Weather vanes that once gracefully silhouetted against city and rural skies are going under cover. These objects, which have served as functional weather indicators as well as architectural ornaments from Colonial times to the present , have found a new value as American folk art. They are now displayed in interiors as choice examples of earlier American sculpture.
An exhibition called "The Art of the heltathervane" at the Museum of American Folk Art, 49 West 53rd Street, is stirring additional interest in the weather vane as a work of artistic creation. Adele Earnest, an art historian who assembled the 50 historic vanes for the museum show (which will be open through Feb. 24), recently explained the fine points of craft and techniques used in making the vintage vanes to hundreds of New Yorkers at the Sotheby Parke Bernet auction gallery.
Weather vanes first came to America with the European settlers, and the earliest example in America is thought to be the weathercock on a church in Albany, N.Y., which was brought from Holland in 1656. The original is now inside and a replica on the outside.
Vanes were designed by Thomas Jefferson and can still be seen at his home, Monticello, and on buildings at the University of Virginia. And vanes designed by Benjamin Franklin can still be seen on churches and public buildings in Massachusetts and Vermont.
Probably the most famous one in the United States is the copper grasshopper fashioned by Shem Drowne in 1749 for Faneuil Hall in Boston, where it is still installed. Mr. Drowne, who lived in Boston from 1683 to 1774, also made the weather vane that continues to adorn Boston's Old North Church.

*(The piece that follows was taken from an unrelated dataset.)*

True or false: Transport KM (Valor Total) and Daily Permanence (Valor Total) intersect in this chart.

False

The early metalsmith's famous 53-inch-high bronze and gilded vane, shaped like an Indian archer, was made in 1716 for the Peter-Sargent mansion in Boston. It is being shown in the museum exhibition here, on loan from the Massachusetts Historical society.
While the latter half of the 19th century is considered the golden age of weather vanes in America, one company, Kenneth Lynch & Sons of Wilton, Conn., survives and is still producing weather vanes in the old manner. Kenneth Lynch says his family business goes back 150 years. He joined the firm in 1917, and he and his craftsmen have continued to produce vanes all through the years. They sell today at from $105 to more than $10,000.

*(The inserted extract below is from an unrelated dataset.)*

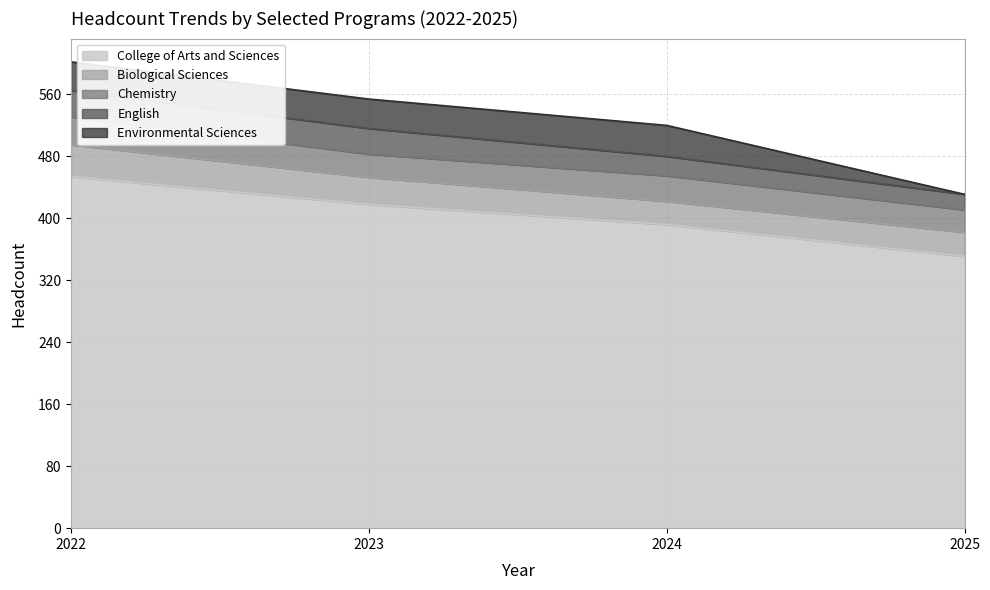

Which series changed the most between 2023 and 2024?

College of Arts and Sciences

Mr. Lynch is a master ironworker, armorer, and weather-vane maker, and there aren't too many of his kind left. His company is unique today, although individual craftsmen in various areas continued to make and sell weather vanes. One New York store, Hammacher Schlemmer, says it has been doing a lively business in handcrafted, wroughtcopper weather vanes listed at $595 each in the store's winter catalog.
Genuine old weather vanes are becoming more scarce and more expensive. According to Russell Carrell, who manages antique shows across the country, the lowest price today for antique vanes would be about $500, and many are available in the $2,000-to-$3,000 range.

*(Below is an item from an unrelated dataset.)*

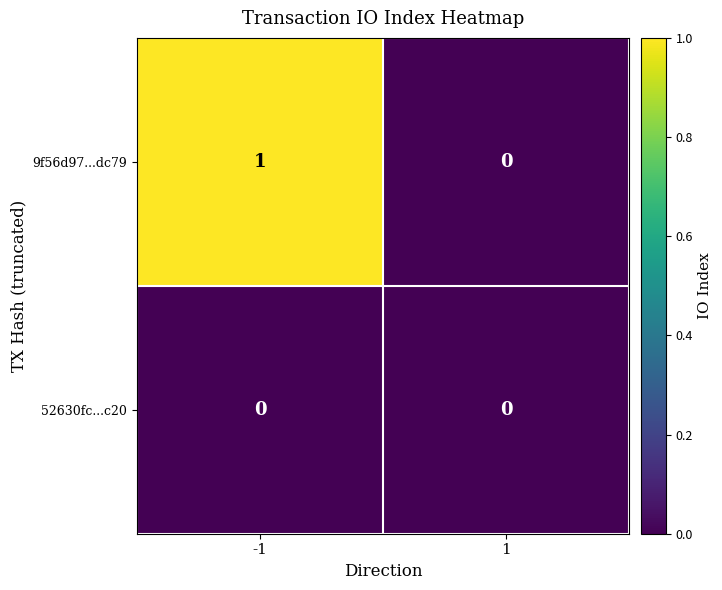

How many data points does each series have?

2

Gerald Kornblau, a New York dealer, recently showed an 1860 rooster vane made of sheet metal with its original gilding for $2,800, and Marguerite Riordan, a dealer from Stonington, Conn., displayed vanes ranging from a sheet iron rooster for $450 to a weathered and rusty galloping horse almost seven feet long, tagged at $3,500. A three-dimensional yellow horse vane offered by James and Nancy Glazer of Philadelphia is in prime condition and priced at $17,000.
Last year at Sotheby's, a handmade, one- of-a-kind weather-vane figure of an Indian standing on a large arrow brought $25,000, a world record.
Eighteenth- and 19th-century weather vanes are carved from wooden boards or fashioned of plain sheet iron, copper, zinc, tin, and brass. Early vanes were made by hand, although about the middle of the 19th century handcrafting and mechanized methods were combined. Numerous manufacturers flourished during the latter part of the 19th century in New England and New York State.
As motifs these companies used eagles and roosters, barnyard animals, fish and ships, mythological and religious figures, and, later, trains, airplanes, fire engines, arrows, bannerets, scrolls, figures of people, and patriotic figures such as the "goddess of liberty."
Weather vanes are collected for their qualities of good design and craftsmanship. their vigor and orginality place them among the best of this country's artistic achievements, says Charles Klamkin, author of the book "Weather Vanes."
Both Mr. Klamkin and Nancy Druckner, curator of Americana at Sotheby's, warn buyers to beware of fakes and forgeries. Mr. Klamkin says, "Unless there is adequate documentation as to who made the primitive weather vane, when it was made, and where it was situated, as well as the circumstances of its removal, buying these vanes involves a certain degree of risk." They are, he says, difficult to authenticate, but often simple to duplicate.